Saf Yeboah, senior vice-president and chief strategy officer at Intel, comments: “Intel Capital’s history and expertise are rooted in chips. Over the last 30 years, we have invested over $5-billion into 120 companies supporting the semiconductor manufacturing ecosystem, from the materials coming out of the ground to the software tools used to implement a design.

“Our investments, which range from pathfinding bets into early-stage companies to deeply strategic and collaborative investments, drive innovation across architecture, IP, materials, equipment and design.”

A key part of the IFS strategy is to offer a broad range of leadership IP optimised for Intel process technologies. IFS is the only foundry to offer IP optimised for all three of the industry’s leading ISAs: x86, Arm and RISC-V.

 

RISC-V

RISC-V offers a high level of scalability and customisation, and there is strong demand from foundry customers to support more RISC-V IP offerings.

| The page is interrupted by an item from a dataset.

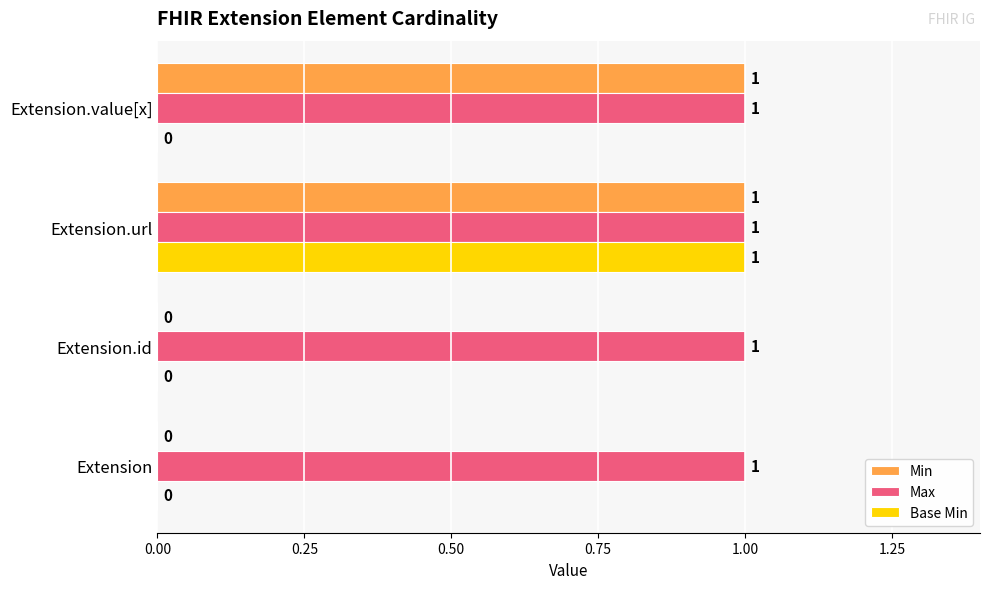

Is the value of Base Min at Extension.id greater than the value of Min at Extension.value[x]?

No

As part of the new innovation fund, Intel is planning investments and offerings that will strengthen the ecosystem and help drive further adoption of RISC-V. The fund will help disruptive RISC-V companies innovate faster through IFS by collaborating on technology co-optimization, prioritizing wafer shuttles, supporting customer designs, building development boards and software infrastructure and more.

Intel is joining forces with partners in the RISC-V ecosystem, including Andes Technology, Esperanto Technologies, SiFive and Ventana Micro Systems.

 

The Open Chiplet Platform

With the advent of advanced 3D packaging technologies, chip architects are increasingly adopting a modular approach to design – moving from system-on-chip to system-on-package architectures. This provides a way to partition complex semiconductors into modular blocks called “chiplets”.

Each block is customised for a particular function, providing designers incredible flexibility to mix and match the best IP and process technologies for the product application. The ability to reuse IP also shortens development cycles and reduces the time and cost of bringing a product to market.

While there are opportunities in many segments, the data center market is one of the first to adopt modular architectures.

Many cloud service providers (CSPs) are looking to create customized compute machines that incorporate accelerators, with the goal of improving data center performance for workloads such as artificial intelligence.

Closely integrating accelerator chiplets in the same package as a data centre CPU enables significantly higher performance and reduced power compared to placing accelerator cards near CPU boards.

Tapping the power of modular architectures requires an open ecosystem since the approach brings together design IP and process technologies from multiple vendors. IFS is enabling this ecosystem with its open chiplet platform, co-developed with CSPs to accelerate the platform and package integration of customers’ accelerator IP.

The platform will leverage Intel’s packaging capabilities with IP optimised for IFS’ advanced process technologies, combined with services to accelerate customer time to market with integration and validation.

Additionally, Intel is committed to partnering with other industry leaders to develop an open standard for a die-to-die interconnect that allows chiplets to communicate with each other at high speeds.